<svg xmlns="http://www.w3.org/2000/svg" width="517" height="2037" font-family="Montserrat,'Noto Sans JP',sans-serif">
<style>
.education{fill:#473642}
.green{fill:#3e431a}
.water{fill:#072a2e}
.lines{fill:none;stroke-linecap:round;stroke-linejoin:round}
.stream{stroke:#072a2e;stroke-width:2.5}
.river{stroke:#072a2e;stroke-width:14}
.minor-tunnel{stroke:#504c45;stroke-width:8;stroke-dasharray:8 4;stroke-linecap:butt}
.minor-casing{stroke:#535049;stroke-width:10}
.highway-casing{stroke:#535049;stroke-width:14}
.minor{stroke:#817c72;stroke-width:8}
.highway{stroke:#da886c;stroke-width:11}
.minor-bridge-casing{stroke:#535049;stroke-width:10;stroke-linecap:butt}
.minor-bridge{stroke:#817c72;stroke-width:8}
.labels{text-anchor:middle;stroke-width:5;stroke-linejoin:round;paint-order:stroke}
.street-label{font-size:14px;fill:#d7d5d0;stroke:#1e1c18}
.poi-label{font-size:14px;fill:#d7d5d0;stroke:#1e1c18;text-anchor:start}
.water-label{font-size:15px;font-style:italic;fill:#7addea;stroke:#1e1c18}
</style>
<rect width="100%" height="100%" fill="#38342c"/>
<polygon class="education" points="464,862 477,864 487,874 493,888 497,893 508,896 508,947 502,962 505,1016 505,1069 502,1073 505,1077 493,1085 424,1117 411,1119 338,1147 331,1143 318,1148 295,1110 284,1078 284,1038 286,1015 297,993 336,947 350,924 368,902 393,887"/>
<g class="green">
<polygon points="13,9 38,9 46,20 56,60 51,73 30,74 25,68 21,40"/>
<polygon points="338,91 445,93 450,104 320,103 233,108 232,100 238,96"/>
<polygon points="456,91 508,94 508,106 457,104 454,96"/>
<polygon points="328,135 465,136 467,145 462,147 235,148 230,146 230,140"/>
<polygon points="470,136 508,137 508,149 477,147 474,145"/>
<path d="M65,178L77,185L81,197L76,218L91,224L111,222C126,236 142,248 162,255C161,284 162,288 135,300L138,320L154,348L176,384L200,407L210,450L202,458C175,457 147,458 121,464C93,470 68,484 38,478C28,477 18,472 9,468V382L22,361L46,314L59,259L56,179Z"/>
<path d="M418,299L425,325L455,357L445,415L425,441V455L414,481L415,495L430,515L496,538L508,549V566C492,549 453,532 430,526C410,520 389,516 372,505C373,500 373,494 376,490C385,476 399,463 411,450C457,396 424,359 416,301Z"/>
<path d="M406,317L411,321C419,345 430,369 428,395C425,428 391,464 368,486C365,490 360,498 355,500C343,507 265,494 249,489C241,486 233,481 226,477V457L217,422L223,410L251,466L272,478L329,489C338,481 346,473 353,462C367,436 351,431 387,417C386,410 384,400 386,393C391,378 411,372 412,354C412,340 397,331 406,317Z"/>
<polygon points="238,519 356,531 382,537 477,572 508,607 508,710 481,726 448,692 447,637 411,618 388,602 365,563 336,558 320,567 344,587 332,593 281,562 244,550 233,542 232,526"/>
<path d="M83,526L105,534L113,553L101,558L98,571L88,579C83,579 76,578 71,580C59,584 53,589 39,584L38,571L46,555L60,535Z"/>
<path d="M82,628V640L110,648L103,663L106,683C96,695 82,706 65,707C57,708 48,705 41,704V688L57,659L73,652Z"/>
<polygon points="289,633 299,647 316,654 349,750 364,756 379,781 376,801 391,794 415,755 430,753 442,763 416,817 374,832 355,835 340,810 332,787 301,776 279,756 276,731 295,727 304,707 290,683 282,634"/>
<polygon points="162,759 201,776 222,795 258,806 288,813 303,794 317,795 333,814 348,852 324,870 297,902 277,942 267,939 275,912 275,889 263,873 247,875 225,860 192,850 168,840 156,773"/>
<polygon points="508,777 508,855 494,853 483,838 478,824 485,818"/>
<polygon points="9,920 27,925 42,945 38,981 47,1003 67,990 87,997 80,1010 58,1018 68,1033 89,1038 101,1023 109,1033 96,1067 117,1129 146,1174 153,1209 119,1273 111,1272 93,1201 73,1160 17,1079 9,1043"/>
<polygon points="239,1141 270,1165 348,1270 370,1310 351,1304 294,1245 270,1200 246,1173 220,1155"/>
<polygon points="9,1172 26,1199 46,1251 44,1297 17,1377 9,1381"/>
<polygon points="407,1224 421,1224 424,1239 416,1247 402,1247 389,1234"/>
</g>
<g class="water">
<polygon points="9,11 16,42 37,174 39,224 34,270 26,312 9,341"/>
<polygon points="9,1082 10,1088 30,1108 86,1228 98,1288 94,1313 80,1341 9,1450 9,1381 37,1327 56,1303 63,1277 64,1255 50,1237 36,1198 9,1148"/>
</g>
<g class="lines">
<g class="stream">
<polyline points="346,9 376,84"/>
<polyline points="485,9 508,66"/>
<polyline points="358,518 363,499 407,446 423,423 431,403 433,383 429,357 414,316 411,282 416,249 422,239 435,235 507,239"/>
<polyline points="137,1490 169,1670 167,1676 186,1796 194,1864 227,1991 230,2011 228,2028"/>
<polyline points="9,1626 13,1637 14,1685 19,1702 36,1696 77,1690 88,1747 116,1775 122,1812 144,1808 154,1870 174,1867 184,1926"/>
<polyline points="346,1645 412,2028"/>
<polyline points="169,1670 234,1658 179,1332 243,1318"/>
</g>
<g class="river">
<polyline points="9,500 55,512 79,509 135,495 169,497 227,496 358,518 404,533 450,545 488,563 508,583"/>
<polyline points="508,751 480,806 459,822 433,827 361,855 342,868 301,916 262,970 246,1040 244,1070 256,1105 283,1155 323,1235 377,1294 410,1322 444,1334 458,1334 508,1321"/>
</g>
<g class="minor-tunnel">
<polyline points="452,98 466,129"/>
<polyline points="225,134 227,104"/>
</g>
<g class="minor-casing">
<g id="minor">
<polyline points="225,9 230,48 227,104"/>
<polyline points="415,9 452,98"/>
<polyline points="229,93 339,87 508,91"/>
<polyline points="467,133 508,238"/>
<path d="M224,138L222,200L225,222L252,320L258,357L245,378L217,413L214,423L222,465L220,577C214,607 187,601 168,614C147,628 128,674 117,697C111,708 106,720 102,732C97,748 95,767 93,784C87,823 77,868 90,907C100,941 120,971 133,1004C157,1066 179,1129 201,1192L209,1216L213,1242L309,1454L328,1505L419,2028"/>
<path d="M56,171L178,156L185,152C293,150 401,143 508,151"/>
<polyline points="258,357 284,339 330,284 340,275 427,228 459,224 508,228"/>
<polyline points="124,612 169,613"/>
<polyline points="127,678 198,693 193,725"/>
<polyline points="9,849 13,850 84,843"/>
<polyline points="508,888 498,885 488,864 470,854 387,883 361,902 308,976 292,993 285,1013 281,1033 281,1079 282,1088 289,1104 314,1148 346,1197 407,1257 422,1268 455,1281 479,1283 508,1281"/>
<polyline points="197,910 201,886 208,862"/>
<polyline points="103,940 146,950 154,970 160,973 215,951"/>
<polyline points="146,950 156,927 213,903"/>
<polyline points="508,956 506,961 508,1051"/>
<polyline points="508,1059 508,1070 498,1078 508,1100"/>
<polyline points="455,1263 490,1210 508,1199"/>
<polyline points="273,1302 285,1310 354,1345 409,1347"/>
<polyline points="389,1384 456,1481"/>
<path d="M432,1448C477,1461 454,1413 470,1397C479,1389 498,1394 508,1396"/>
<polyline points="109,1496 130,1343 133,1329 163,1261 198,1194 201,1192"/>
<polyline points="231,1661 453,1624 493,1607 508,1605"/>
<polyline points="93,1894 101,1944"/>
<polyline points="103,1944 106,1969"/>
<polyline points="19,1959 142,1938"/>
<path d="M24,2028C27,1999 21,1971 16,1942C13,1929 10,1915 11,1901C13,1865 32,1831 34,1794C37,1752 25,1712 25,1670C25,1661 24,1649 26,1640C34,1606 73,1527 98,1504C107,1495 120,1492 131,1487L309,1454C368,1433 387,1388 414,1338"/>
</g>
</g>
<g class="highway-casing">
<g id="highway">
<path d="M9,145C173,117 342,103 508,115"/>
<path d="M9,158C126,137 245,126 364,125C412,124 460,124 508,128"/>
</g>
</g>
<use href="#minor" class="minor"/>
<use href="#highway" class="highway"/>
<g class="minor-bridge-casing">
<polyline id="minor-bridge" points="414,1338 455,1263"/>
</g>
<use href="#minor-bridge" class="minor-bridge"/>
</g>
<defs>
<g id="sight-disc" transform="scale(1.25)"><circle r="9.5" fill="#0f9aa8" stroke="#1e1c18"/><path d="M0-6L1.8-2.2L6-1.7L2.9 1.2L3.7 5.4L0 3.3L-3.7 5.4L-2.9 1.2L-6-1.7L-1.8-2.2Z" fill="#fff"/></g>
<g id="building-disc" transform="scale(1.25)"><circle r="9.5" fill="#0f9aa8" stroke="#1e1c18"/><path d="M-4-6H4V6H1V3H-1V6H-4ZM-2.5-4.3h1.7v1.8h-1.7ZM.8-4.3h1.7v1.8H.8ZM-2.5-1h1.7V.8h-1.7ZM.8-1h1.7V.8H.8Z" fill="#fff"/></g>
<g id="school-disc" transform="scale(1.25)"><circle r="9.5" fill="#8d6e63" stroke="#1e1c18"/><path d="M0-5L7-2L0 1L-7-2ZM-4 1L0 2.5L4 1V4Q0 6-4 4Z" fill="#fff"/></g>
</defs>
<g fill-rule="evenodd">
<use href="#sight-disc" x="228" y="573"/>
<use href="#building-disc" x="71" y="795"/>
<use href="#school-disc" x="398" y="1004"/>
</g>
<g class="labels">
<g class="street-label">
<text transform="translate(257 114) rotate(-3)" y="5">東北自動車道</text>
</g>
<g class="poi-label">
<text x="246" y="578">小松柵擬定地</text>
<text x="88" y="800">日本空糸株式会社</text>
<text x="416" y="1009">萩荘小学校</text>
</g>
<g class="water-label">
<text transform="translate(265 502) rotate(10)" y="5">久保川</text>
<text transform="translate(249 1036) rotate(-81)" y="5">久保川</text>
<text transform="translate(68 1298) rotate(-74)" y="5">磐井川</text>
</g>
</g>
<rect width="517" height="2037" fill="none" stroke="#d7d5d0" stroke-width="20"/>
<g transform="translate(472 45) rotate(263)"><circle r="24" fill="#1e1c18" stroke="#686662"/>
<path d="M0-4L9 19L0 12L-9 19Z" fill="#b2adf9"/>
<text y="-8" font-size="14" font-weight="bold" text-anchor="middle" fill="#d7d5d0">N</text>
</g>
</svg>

---*---

Provide the count of lines above containing "linecap", without any added words.

### TASK OUTPUT
3